In this tutorial, you will learn how to extract year from date in R. You will learn by a couple of examples containing R code along with a description of the code. To know how to extract the year from DateTime may be needed when working with data containing datetime (e.g., 2020-08-24 10:34:00) and you want to do e.g. time series analysis but only want to use year.
As you may already know, R is a versatile statistical programming environment, and there are many ways to extract elements, such as year, from datetime. For example, we can separate year using the format()
function. In this post, however, we need to start by converting a vector, or a column in a dataframe (e.g., to a POSIXct class) as well as use the lubridate package. It is, of course, possible to adapt the examples in this post to extract time, and to extract day.
First, before extracting year, the next section will give you information about what you need to have to follow this R tutorial.
Prerequisites
In this post, you will, obviously, have R installed. Furthermore, if you want to work with lubridate, you need to install this package as well (or the tidyverse package, as they are part of this bundle). Finally, when we are reading a CSV file, we are going to use the read_csv() function from the readr package. Installing lubridate and readr is, of course, optional but these two tidyverse packages are very handy. For instance, it enables you to easily remove a column in R, to add an empty column to the dataframe, to calculate descriptive statistics, to read data from .xlsx files, and create dummy variables. I highly reccomend installing tidyverse.
As you may already know; it is quite easy to install R packages. In the first step, you will open up R (or RStudio) and type install.packages(c("lubridate", "readr"))
. As previously mentioned, lubridate is part of the tidyverse packages and you can change lubridate and readr for “tidyverse” to install this package.

### [Directive]
Answer these questions about the tutorial:
1. Which function does the tutorial name as one way to separate year from datetime?
2. Which function is used to read a CSV file, and which package does it come from?
3. What command does the tutorial give for installing lubridate and readr?
Answer from the tutorial alone.

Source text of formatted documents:
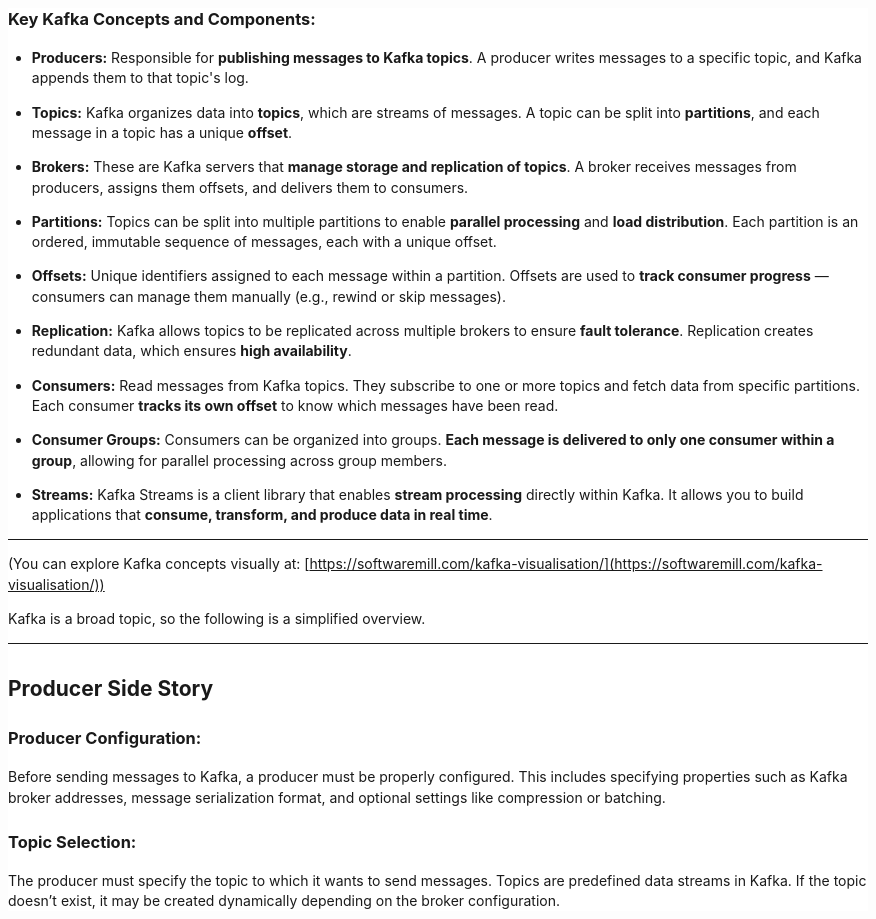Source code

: 
### **Key Kafka Concepts and Components:**

* **Producers:** Responsible for **publishing messages to Kafka topics**. A producer writes messages to a specific topic, and Kafka appends them to that topic's log.

* **Topics:** Kafka organizes data into **topics**, which are streams of messages. A topic can be split into **partitions**, and each message in a topic has a unique **offset**.

* **Brokers:** These are Kafka servers that **manage storage and replication of topics**. A broker receives messages from producers, assigns them offsets, and delivers them to consumers.

* **Partitions:** Topics can be split into multiple partitions to enable **parallel processing** and **load distribution**. Each partition is an ordered, immutable sequence of messages, each with a unique offset.

* **Offsets:** Unique identifiers assigned to each message within a partition. Offsets are used to **track consumer progress** — consumers can manage them manually (e.g., rewind or skip messages).

* **Replication:** Kafka allows topics to be replicated across multiple brokers to ensure **fault tolerance**. Replication creates redundant data, which ensures **high availability**.

* **Consumers:** Read messages from Kafka topics. They subscribe to one or more topics and fetch data from specific partitions. Each consumer **tracks its own offset** to know which messages have been read.

* **Consumer Groups:** Consumers can be organized into groups. **Each message is delivered to only one consumer within a group**, allowing for parallel processing across group members.

* **Streams:** Kafka Streams is a client library that enables **stream processing** directly within Kafka. It allows you to build applications that **consume, transform, and produce data in real time**.

---

(You can explore Kafka concepts visually at: [https://softwaremill.com/kafka-visualisation/](https://softwaremill.com/kafka-visualisation/))

Kafka is a broad topic, so the following is a simplified overview.

---

## **Producer Side Story**

### Producer Configuration:

Before sending messages to Kafka, a producer must be properly configured. This includes specifying properties such as Kafka broker addresses, message serialization format, and optional settings like compression or batching.

### Topic Selection:

The producer must specify the topic to which it wants to send messages. Topics are predefined data streams in Kafka. If the topic doesn’t exist, it may be created dynamically depending on the broker configuration.
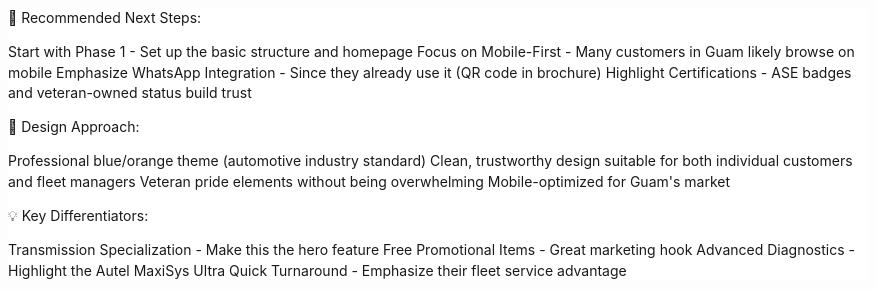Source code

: 🚀 Recommended Next Steps:

Start with Phase 1 - Set up the basic structure and homepage
Focus on Mobile-First - Many customers in Guam likely browse on mobile
Emphasize WhatsApp Integration - Since they already use it (QR code in brochure)
Highlight Certifications - ASE badges and veteran-owned status build trust

🎨 Design Approach:

Professional blue/orange theme (automotive industry standard)
Clean, trustworthy design suitable for both individual customers and fleet managers
Veteran pride elements without being overwhelming
Mobile-optimized for Guam's market

💡 Key Differentiators:

Transmission Specialization - Make this the hero feature
Free Promotional Items - Great marketing hook
Advanced Diagnostics - Highlight the Autel MaxiSys Ultra
Quick Turnaround - Emphasize their fleet service advantage
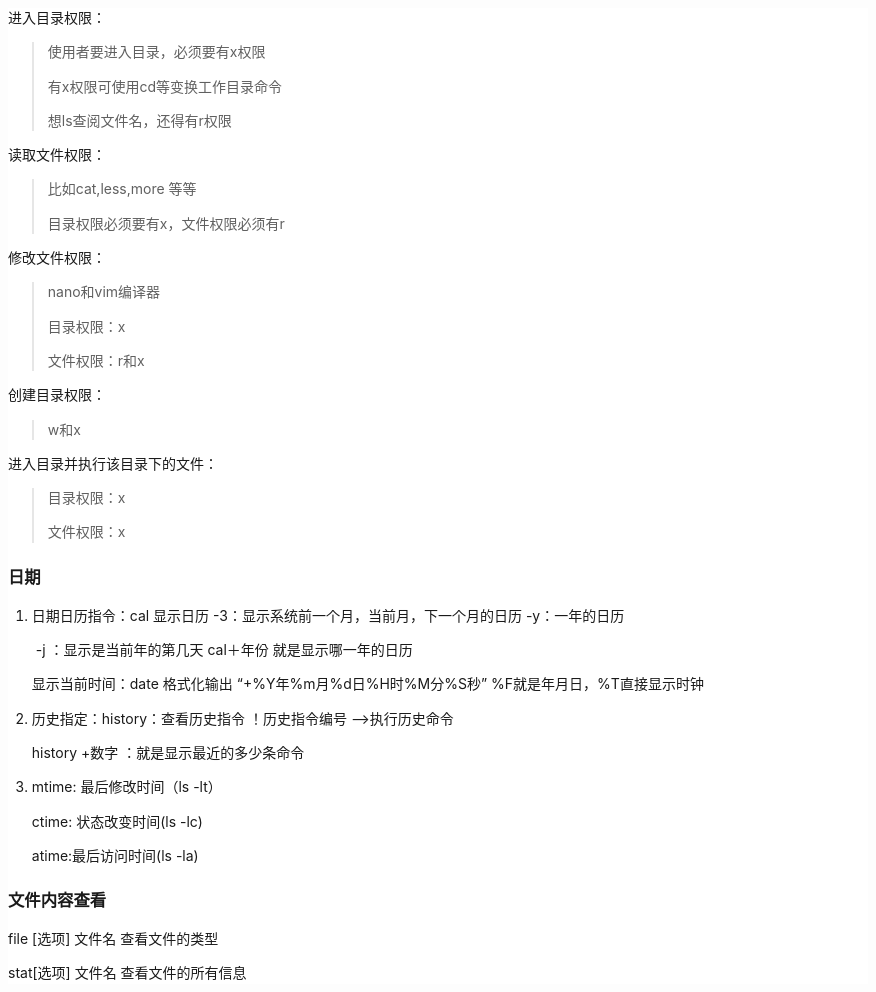 进入目录权限：

>  使用者要进入目录，必须要有x权限 
>
> 有x权限可使用cd等变换工作目录命令
>
> 想ls查阅文件名，还得有r权限

读取文件权限：

> 比如cat,less,more 等等
>
> 目录权限必须要有x，文件权限必须有r

修改文件权限：

> nano和vim编译器
>
> 目录权限：x
>
> 文件权限：r和x

创建目录权限：

> w和x

进入目录并执行该目录下的文件：

> 目录权限：x
>
> 文件权限：x



### 日期

1. 日期日历指令：cal  显示日历     -3：显示系统前一个月，当前月，下一个月的日历       -y：一年的日历

   ​							-j ：显示是当前年的第几天    cal＋年份   就是显示哪一年的日历

   显示当前时间：date   格式化输出   “+%Y年%m月%d日%H时%M分%S秒”  %F就是年月日，%T直接显示时钟

2. 历史指定：history：查看历史指令   ！历史指令编号 -->执行历史命令

   history +数字 ：就是显示最近的多少条命令
   
3. mtime: 最后修改时间（ls -lt）

    ctime: 状态改变时间(ls -lc)  
    
    atime:最后访问时间(ls -la)

   

### 文件内容查看



file [选项] 文件名   查看文件的类型

stat[选项] 文件名   查看文件的所有信息
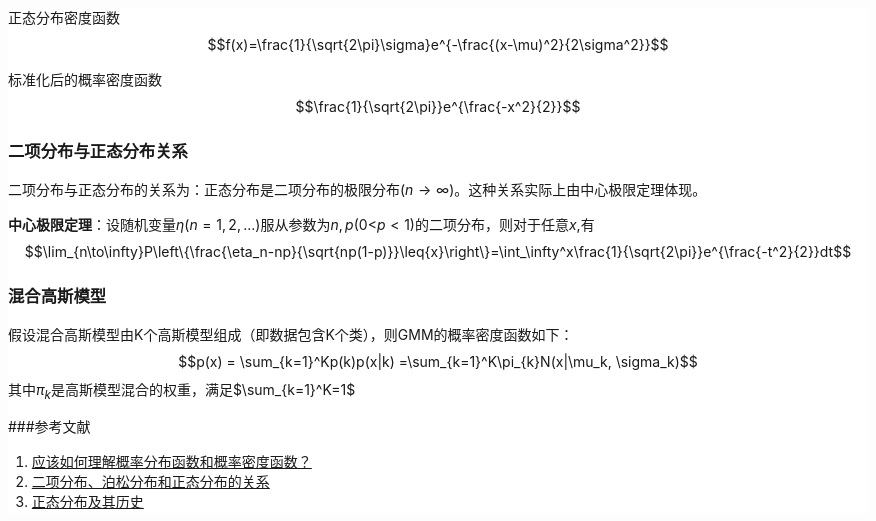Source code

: 正态分布密度函数$$f(x)=\frac{1}{\sqrt{2\pi}\sigma}e^{-\frac{(x-\mu)^2}{2\sigma^2}}$$

标准化后的概率密度函数$$\frac{1}{\sqrt{2\pi}}e^{\frac{-x^2}{2}}$$

### 二项分布与正态分布关系

二项分布与正态分布的关系为：正态分布是二项分布的极限分布($n\to\infty$)。这种关系实际上由中心极限定理体现。

**中心极限定理**：设随机变量$\eta(n=1,2,...)$服从参数为$n,p$($0<$$p$$<1$)的二项分布，则对于任意$x$,有$$\lim_{n\to\infty}P\left\{\frac{\eta_n-np}{\sqrt{np(1-p)}}\leq{x}\right\}=\int_\infty^x\frac{1}{\sqrt{2\pi}}e^{\frac{-t^2}{2}}dt$$

### 混合高斯模型

假设混合高斯模型由K个高斯模型组成（即数据包含K个类），则GMM的概率密度函数如下：
$$p(x) = \sum_{k=1}^Kp(k)p(x|k) =\sum_{k=1}^K\pi_{k}N(x|\mu_k, \sigma_k)$$
其中$\pi_k$是高斯模型混合的权重，满足$\sum_{k=1}^K=1$

###参考文献

1. [应该如何理解概率分布函数和概率密度函数？](https://www.jianshu.com/p/b570b1ba92bb)
1. [二项分布、泊松分布和正态分布的关系](http://www.360doc.com/content/17/1231/22/9200790_717998533.shtml)
1. [正态分布及其历史](https://www.sohu.com/a/243076347_650045)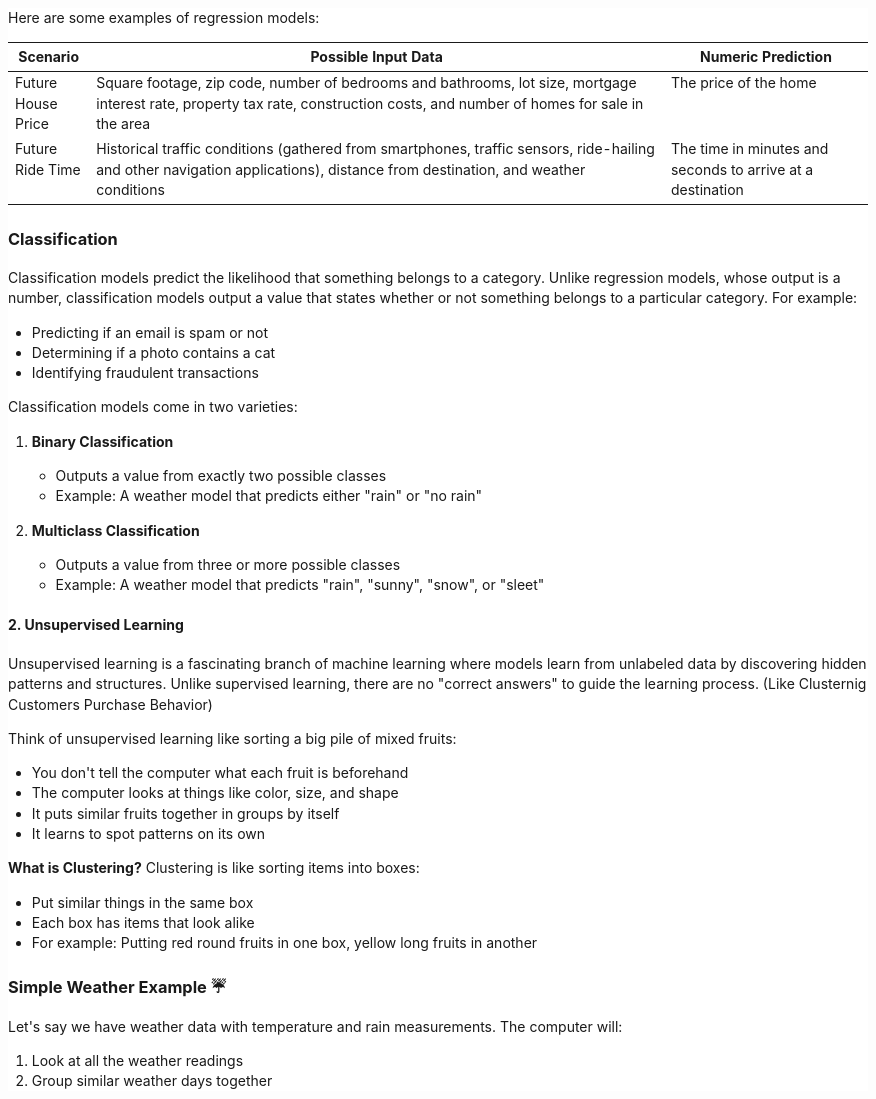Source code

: Here are some examples of regression models:

| Scenario | Possible Input Data | Numeric Prediction |
|----------|-------------------|-------------------|
| Future House Price | Square footage, zip code, number of bedrooms and bathrooms, lot size, mortgage interest rate, property tax rate, construction costs, and number of homes for sale in the area | The price of the home |
| Future Ride Time | Historical traffic conditions (gathered from smartphones, traffic sensors, ride-hailing and other navigation applications), distance from destination, and weather conditions | The time in minutes and seconds to arrive at a destination |

### Classification
Classification models predict the likelihood that something belongs to a category. Unlike regression models, whose output is a number, classification models output a value that states whether or not something belongs to a particular category. For example:
- Predicting if an email is spam or not
- Determining if a photo contains a cat
- Identifying fraudulent transactions

Classification models come in two varieties:

1. **Binary Classification**
   - Outputs a value from exactly two possible classes
   - Example: A weather model that predicts either "rain" or "no rain"
   
2. **Multiclass Classification**
   - Outputs a value from three or more possible classes
   - Example: A weather model that predicts "rain", "sunny", "snow", or "sleet"

#### 2. Unsupervised Learning
Unsupervised learning is a fascinating branch of machine learning where models learn from unlabeled data by discovering hidden patterns and structures. Unlike supervised learning, there are no "correct answers" to guide the learning process. (Like Clusternig Customers Purchase Behavior)

Think of unsupervised learning like sorting a big pile of mixed fruits:

- You don't tell the computer what each fruit is beforehand
- The computer looks at things like color, size, and shape
- It puts similar fruits together in groups by itself
- It learns to spot patterns on its own

**What is Clustering?**
Clustering is like sorting items into boxes:
   - Put similar things in the same box
   - Each box has items that look alike
   - For example: Putting red round fruits in one box, yellow long fruits in another

### Simple Weather Example ☔

Let's say we have weather data with temperature and rain measurements. The computer will:
1. Look at all the weather readings
2. Group similar weather days together

<p align="center">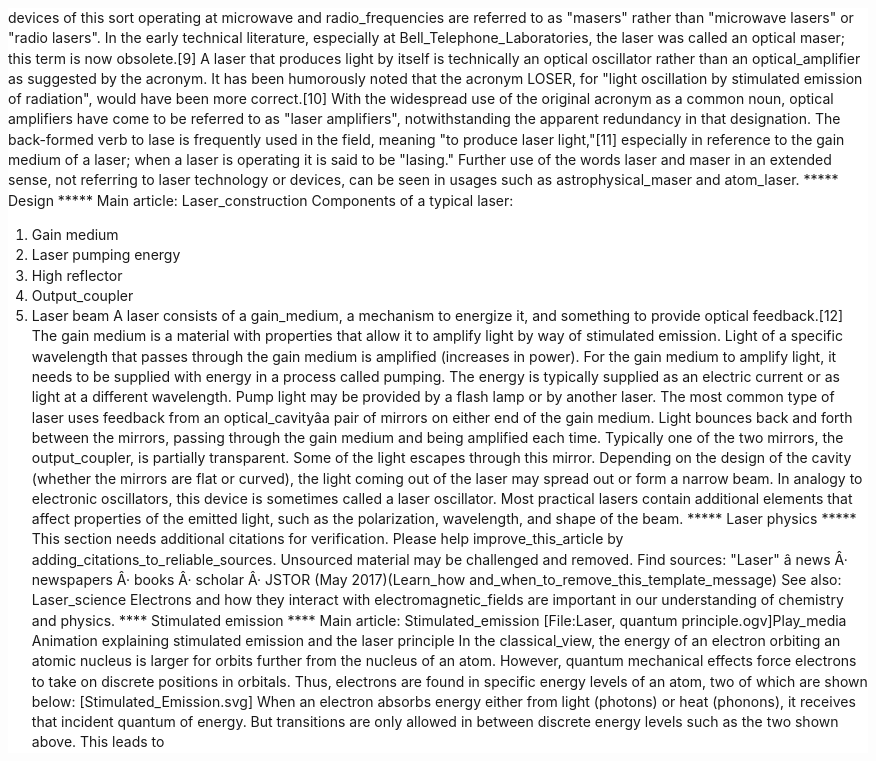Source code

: devices of this sort operating at microwave and radio_frequencies are referred
to as "masers" rather than "microwave lasers" or "radio lasers". In the early
technical literature, especially at Bell_Telephone_Laboratories, the laser was
called an optical maser; this term is now obsolete.[9]
A laser that produces light by itself is technically an optical oscillator
rather than an optical_amplifier as suggested by the acronym. It has been
humorously noted that the acronym LOSER, for "light oscillation by stimulated
emission of radiation", would have been more correct.[10] With the widespread
use of the original acronym as a common noun, optical amplifiers have come to
be referred to as "laser amplifiers", notwithstanding the apparent redundancy
in that designation.
The back-formed verb to lase is frequently used in the field, meaning "to
produce laser light,"[11] especially in reference to the gain medium of a
laser; when a laser is operating it is said to be "lasing." Further use of the
words laser and maser in an extended sense, not referring to laser technology
or devices, can be seen in usages such as astrophysical_maser and atom_laser.
***** Design *****
Main article: Laser_construction
Components of a typical laser:
   1. Gain medium
   2. Laser pumping energy
   3. High reflector
   4. Output_coupler
   5. Laser beam
A laser consists of a gain_medium, a mechanism to energize it, and something to
provide optical feedback.[12] The gain medium is a material with properties
that allow it to amplify light by way of stimulated emission. Light of a
specific wavelength that passes through the gain medium is amplified (increases
in power).
For the gain medium to amplify light, it needs to be supplied with energy in a
process called pumping. The energy is typically supplied as an electric current
or as light at a different wavelength. Pump light may be provided by a flash
lamp or by another laser.
The most common type of laser uses feedback from an optical_cavityâa pair of
mirrors on either end of the gain medium. Light bounces back and forth between
the mirrors, passing through the gain medium and being amplified each time.
Typically one of the two mirrors, the output_coupler, is partially transparent.
Some of the light escapes through this mirror. Depending on the design of the
cavity (whether the mirrors are flat or curved), the light coming out of the
laser may spread out or form a narrow beam. In analogy to electronic
oscillators, this device is sometimes called a laser oscillator.
Most practical lasers contain additional elements that affect properties of the
emitted light, such as the polarization, wavelength, and shape of the beam.
***** Laser physics *****
 This section needs additional citations for verification. Please help improve_this_article by
 adding_citations_to_reliable_sources. Unsourced material may be challenged and removed.
 Find sources: "Laser" â news Â· newspapers Â· books Â· scholar Â· JSTOR (May 2017)(Learn_how
 and_when_to_remove_this_template_message)
See also: Laser_science
Electrons and how they interact with electromagnetic_fields are important in
our understanding of chemistry and physics.
**** Stimulated emission ****
Main article: Stimulated_emission
[File:Laser, quantum principle.ogv]Play_media
Animation explaining stimulated emission and the laser principle
In the classical_view, the energy of an electron orbiting an atomic nucleus is
larger for orbits further from the nucleus of an atom. However, quantum
mechanical effects force electrons to take on discrete positions in orbitals.
Thus, electrons are found in specific energy levels of an atom, two of which
are shown below:
[Stimulated_Emission.svg]
When an electron absorbs energy either from light (photons) or heat (phonons),
it receives that incident quantum of energy. But transitions are only allowed
in between discrete energy levels such as the two shown above. This leads to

### [Solution for this exercise]
1. The format() function.
2. The read_csv() function, from the readr package.
3. install.packages(c("lubridate", "readr"))